---------- Exercise input ----------

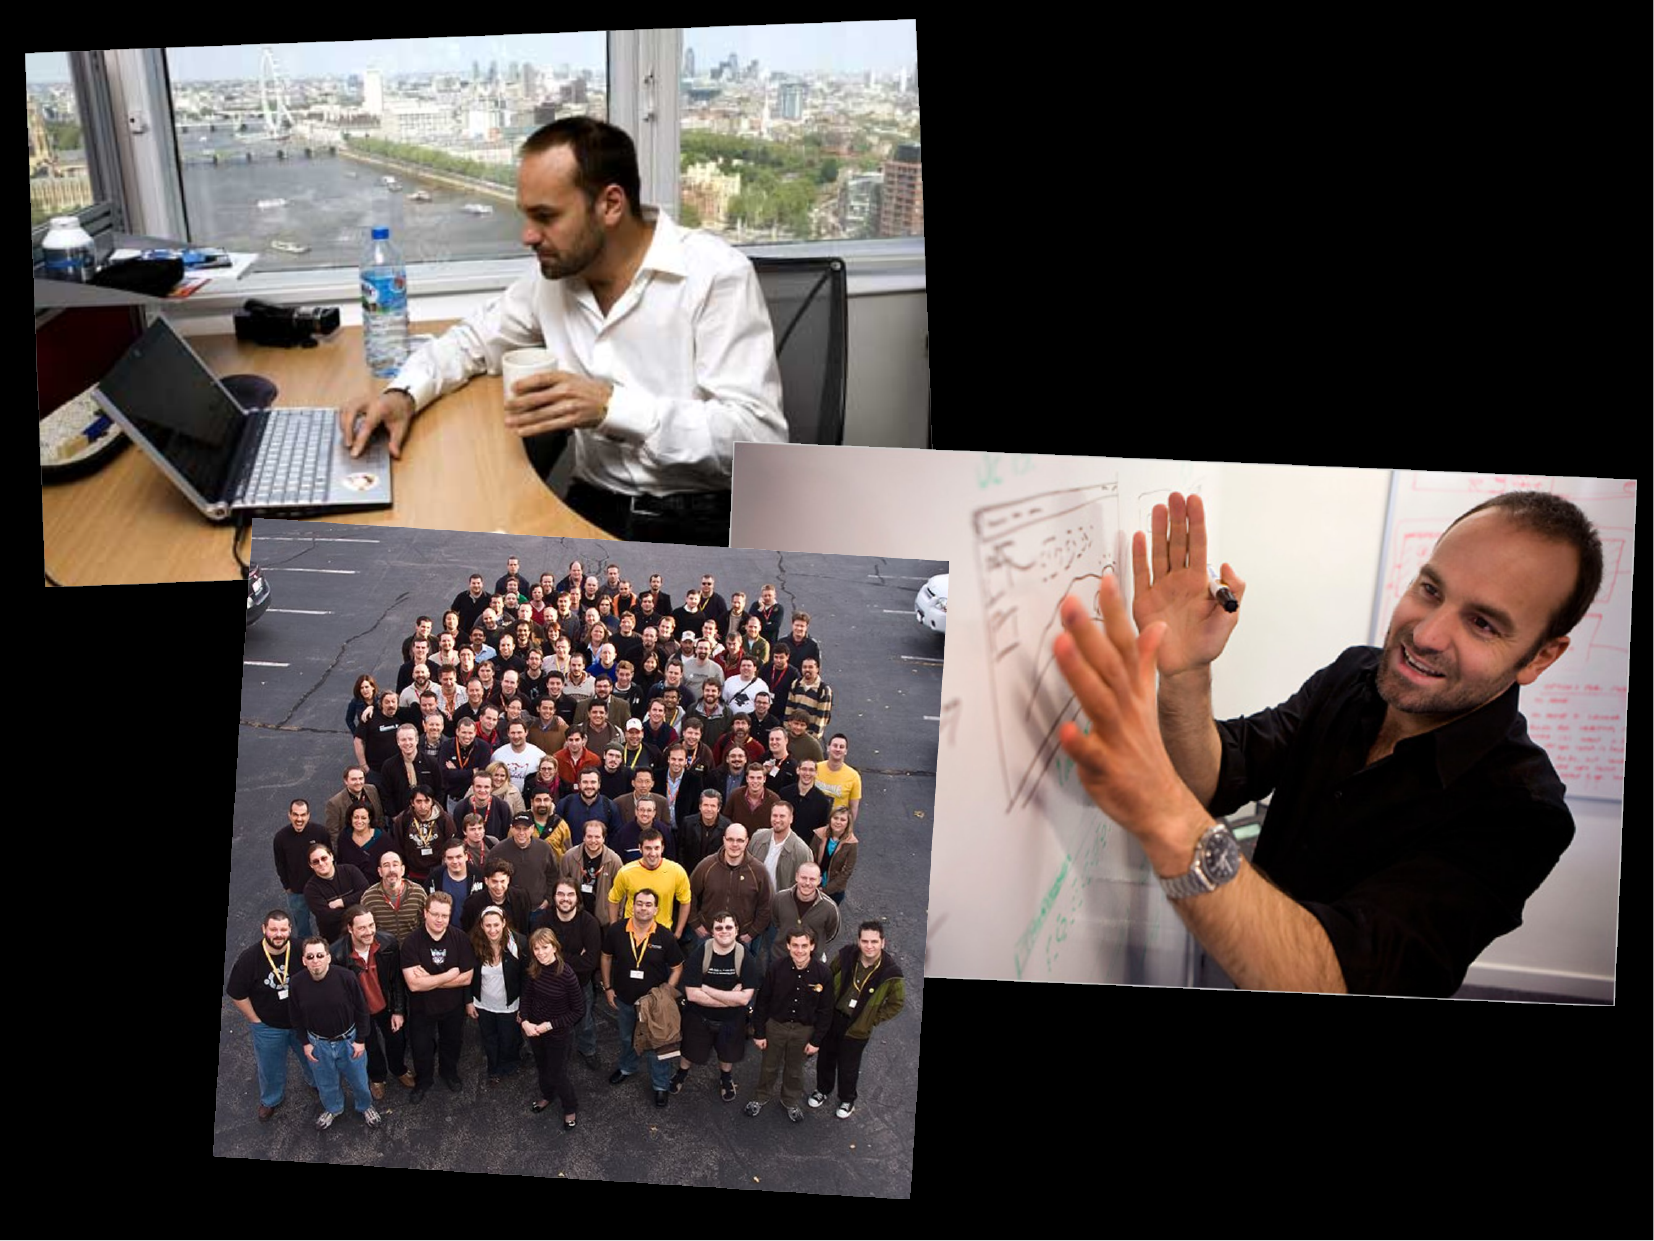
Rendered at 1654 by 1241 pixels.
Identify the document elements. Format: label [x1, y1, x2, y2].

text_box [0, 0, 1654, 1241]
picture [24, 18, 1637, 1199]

----------
---------- Exercise input ----------

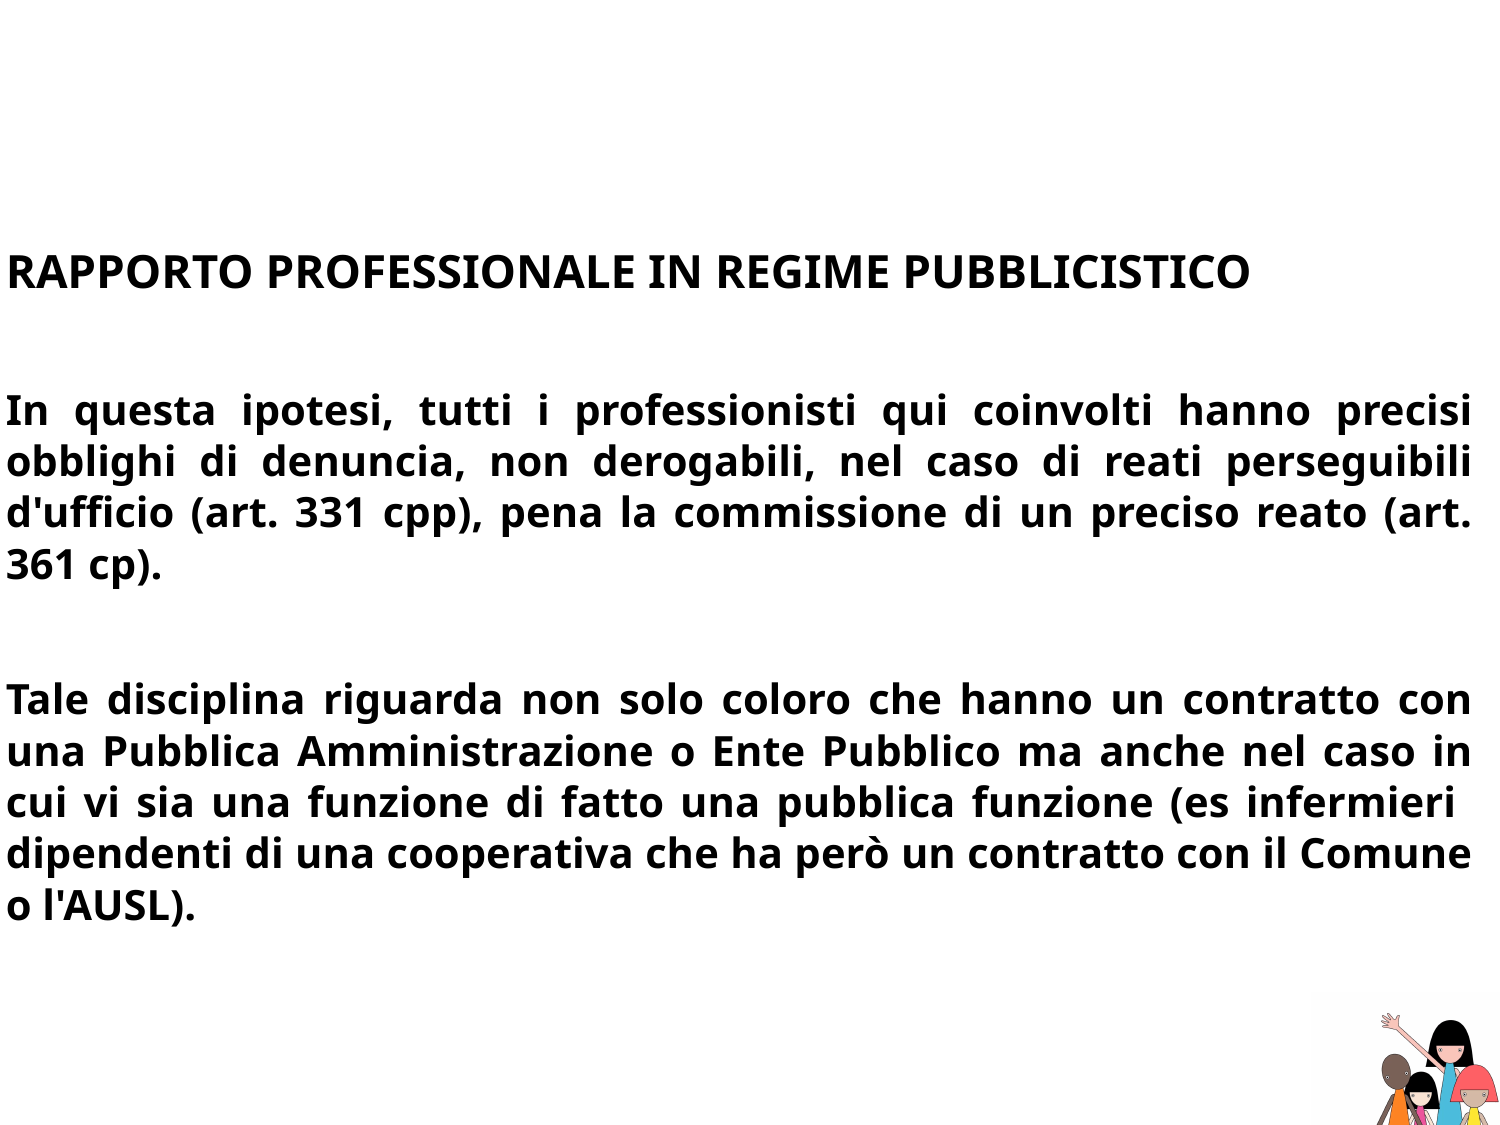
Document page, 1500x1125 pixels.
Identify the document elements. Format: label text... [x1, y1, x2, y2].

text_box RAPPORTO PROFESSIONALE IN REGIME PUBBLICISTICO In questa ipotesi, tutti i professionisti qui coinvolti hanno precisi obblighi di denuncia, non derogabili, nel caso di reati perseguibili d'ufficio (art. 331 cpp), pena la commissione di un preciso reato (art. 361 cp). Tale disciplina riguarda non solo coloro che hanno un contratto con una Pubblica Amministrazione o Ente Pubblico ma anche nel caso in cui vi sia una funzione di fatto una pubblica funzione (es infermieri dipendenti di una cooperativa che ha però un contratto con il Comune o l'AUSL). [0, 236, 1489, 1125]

----------
---------- Exercise input ----------

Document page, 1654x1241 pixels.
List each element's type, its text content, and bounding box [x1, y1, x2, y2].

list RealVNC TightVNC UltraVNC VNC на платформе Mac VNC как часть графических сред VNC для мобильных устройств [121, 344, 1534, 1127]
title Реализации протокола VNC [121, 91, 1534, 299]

----------

Directive - Please echo the rows in Block 1 from the line containing "Rendered at 1654 by 1241 pixels." through the line containing "picture [24, 18, 1637, 1199]", both included.

Worked answer -
Rendered at 1654 by 1241 pixels.
Identify the document elements. Format: label [x1, y1, x2, y2].

text_box [0, 0, 1654, 1241]
picture [24, 18, 1637, 1199]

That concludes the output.